As our community responds to the health threat posed by the COVID-19 pandemic, residents, businesses and local government are experiencing in real time the ripple effect caused by necessary social distancing measures in the workplace and public spaces.

James Kyriaco

James Kyriaco (City of Goleta photo)

As you might expect, the closure of our K-12 schools is hitting families and local employers particularly hard, as parents scramble to make arrangements for their children, and businesses evaluate how best to accommodate this emergent need.

In the urgency of this moment, one impact that is quickly becoming a critical concern for families, businesses and policy makers is the loss of accessible, quality child care for the young children of working parents.

High-quality child care is foundational for working parents day to day. Recently, state governments and health-care organizations have deemed child care an “essential service” that is required to respond to this pandemic.

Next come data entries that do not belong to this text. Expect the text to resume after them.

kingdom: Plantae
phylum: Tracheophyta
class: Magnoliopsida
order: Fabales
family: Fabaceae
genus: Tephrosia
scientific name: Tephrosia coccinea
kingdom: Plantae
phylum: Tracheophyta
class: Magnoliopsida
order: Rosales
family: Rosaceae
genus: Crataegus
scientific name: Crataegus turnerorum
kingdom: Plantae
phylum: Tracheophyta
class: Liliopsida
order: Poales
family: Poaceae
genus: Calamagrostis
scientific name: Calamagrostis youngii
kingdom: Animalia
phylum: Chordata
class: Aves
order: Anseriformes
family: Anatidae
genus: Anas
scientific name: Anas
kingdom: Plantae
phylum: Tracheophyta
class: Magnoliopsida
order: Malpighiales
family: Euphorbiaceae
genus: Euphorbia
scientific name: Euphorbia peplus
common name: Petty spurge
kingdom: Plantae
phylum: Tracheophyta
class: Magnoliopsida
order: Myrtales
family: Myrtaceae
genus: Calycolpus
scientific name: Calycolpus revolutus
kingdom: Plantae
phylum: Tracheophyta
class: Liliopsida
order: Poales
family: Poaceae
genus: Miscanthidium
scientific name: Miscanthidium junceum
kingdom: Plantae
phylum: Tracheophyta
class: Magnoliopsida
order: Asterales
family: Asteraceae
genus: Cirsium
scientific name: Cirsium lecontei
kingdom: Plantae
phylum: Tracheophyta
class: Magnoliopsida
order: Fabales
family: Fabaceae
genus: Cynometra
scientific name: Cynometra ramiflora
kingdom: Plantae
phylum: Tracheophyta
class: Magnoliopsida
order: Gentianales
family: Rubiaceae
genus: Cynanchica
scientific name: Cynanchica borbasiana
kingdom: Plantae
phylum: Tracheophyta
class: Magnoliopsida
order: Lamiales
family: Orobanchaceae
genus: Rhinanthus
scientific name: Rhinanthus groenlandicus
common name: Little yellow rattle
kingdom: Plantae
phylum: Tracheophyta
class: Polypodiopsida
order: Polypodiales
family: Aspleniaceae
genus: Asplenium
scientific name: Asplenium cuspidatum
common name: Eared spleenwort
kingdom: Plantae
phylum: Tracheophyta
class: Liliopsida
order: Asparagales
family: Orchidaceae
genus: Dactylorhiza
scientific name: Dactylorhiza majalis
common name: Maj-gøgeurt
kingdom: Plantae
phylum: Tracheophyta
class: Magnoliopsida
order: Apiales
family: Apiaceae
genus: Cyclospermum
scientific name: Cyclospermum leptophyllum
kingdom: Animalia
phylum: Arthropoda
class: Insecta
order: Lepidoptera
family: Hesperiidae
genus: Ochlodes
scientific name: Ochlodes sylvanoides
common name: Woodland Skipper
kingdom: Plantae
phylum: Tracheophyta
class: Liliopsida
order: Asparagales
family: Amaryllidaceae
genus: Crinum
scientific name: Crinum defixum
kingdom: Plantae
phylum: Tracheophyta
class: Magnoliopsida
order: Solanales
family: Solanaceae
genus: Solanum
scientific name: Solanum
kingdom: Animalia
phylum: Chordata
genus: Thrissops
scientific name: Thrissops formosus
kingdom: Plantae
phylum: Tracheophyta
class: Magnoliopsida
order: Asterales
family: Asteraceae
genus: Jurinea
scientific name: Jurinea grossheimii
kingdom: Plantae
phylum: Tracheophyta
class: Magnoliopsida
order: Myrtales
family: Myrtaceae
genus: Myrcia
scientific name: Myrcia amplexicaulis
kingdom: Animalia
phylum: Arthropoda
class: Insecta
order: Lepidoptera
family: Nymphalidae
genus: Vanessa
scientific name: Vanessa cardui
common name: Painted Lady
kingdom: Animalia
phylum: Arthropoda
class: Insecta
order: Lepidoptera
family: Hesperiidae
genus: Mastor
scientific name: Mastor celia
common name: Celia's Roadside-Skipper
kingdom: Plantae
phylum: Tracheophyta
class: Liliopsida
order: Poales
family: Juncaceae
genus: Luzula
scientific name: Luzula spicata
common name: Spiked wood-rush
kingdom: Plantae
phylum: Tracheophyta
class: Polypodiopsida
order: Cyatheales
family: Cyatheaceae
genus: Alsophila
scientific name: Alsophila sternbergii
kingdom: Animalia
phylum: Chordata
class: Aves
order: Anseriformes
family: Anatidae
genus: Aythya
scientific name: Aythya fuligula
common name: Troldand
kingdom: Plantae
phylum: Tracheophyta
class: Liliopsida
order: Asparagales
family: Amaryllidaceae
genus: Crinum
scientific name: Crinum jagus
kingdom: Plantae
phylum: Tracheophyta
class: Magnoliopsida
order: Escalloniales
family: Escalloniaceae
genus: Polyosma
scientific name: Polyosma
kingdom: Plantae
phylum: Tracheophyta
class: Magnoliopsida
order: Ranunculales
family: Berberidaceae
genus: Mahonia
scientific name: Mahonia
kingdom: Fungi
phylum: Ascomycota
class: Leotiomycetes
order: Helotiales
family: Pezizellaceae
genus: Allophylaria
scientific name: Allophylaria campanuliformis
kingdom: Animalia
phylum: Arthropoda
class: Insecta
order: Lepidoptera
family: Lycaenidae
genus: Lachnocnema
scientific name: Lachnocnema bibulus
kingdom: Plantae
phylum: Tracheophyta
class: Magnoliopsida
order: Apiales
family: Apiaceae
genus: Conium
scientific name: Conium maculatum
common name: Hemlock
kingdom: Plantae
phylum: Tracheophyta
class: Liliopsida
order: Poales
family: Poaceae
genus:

We need qualified people to care for the children of first responders, health care and other essential workers to enable them to care for us.

This crisis is exposing the value of the child care service, but also the lack of infrastructure that is needed to have a strong, flexible child care system that can be there for us not just in case of emergency, but every day.

In Santa Barbara County, we have one licensed space for only half of the preschool-age children of working parents, and just one space for every five of those families’ infants. Quality child care providers often have long waiting lists, with monthly costs that rival, or in some cases exceed, the cost of local rents.

It is imperative that, even as policy makers respond to the COVID-19 pandemic, we begin to plan for how to build the public infrastructure needed to provide child care for working parents.

It’s very possible some local centers or family day care providers will not be able to survive our current crisis and may be forced to go out of business permanently. This exacerbates the problem here locally that there is just not enough high-quality child care to meet our collective need.

In the City of Goleta, we recognized this problem and have already taken a number of steps, which could be easily duplicated, to make child care more accessible.

We passed a new zoning ordinance, implementing child care zoning policies specifically tailored to incentivize new child care development, increasing accessibility to meet our demonstrably high existing need. These zoning changes include:

» Beneficial Projects: New child care centers are now classified as “Beneficial Projects,” which qualify for reductions in development impact fees of between 85 percent and 100 percent.

» Process Streamlining: Child care is now allowed in most zones, with greatly reduced permitting requirements, saving time and money for anyone proposing a center. And city staff are developing resources to support anyone wanting to start up a child care facility in the city.

» Incentives: Child care projects are now eligible to be fast-tracked, with relaxed parking requirements, and are now much easier to add to business and housing developments as an accessory use.

Goleta will be happy to share our policies as a model, and lessons learned with other jurisdictions, even as our city evaluates next steps to do more.

As meaningful as these initial steps are, it’s critical that more be done.

Santa Barbara County and local cities should be encouraged to evaluate their zoning and permit processes to find opportunities for improvements.

As new development projects are proposed, local governments can ensure that child care is incorporated into these developments, if appropriate for the site, or collect fees that can be used to mitigate the need for more child care and day care facilities.

Hiring an internal child care coordinator could be a smart investment in making sure this work gets done, and has a positive impact for many years to come.

If all the jurisdictions in the county work together, we can do our part to create a system that parents and businesses can depend on.

Increasing access to affordable, accessible and high-quality child care should be important to all of us, even those of us who do not have, or plan to have, children.

Today’s children are tomorrow’s health-care workers, first responders, teachers and entrepreneurs, and access to quality early childhood education directly correlates to a more highly skilled, emotionally intelligent and capable worker.

While policy makers explore long-term child care infrastructure improvements, our local philanthropic community is already mobilizing to meet our immediate needs.

As a testament to the importance of child care as community infrastructure, local agencies, leaders and funders have come together to address emergency child care needs for essential employees, such as health-care workers, first responders and food distributers. A fund has been set up with support of the Jane and Paul Orfalea/the Audacious Foundation and the Natalie Orfalea Foundation with Lou Buglioli.

Employers who provide essential services are polling their employees to assess their child care needs during the crisis. And unique, collaborative child care solutions are being designed for those employers to ensure children are well cared for, and parents with critical roles to play can go to work.

If you are an employer of essential workers or if you are child care provider who wants to help, please contact Eileen Monahan at eileen@eileenmonahanconsulting.com.

If you would like to contribute toward this effort, please contact Steve Ortiz, president and CEO of United Way of Santa Barbara County, at sortiz@unitedwaysb.org.

By recognizing and bringing attention to the problem, and working collaboratively as strong regional partners, we can all do more to help families who need access to affordable, quality child care, which ultimately benefits all of us.

Let’s begin to create a strong child care infrastructure that will serve all of Santa Barbara County in our daily lives, and that will also remain strong and flexible to respond to our needs in times of crisis and emergency.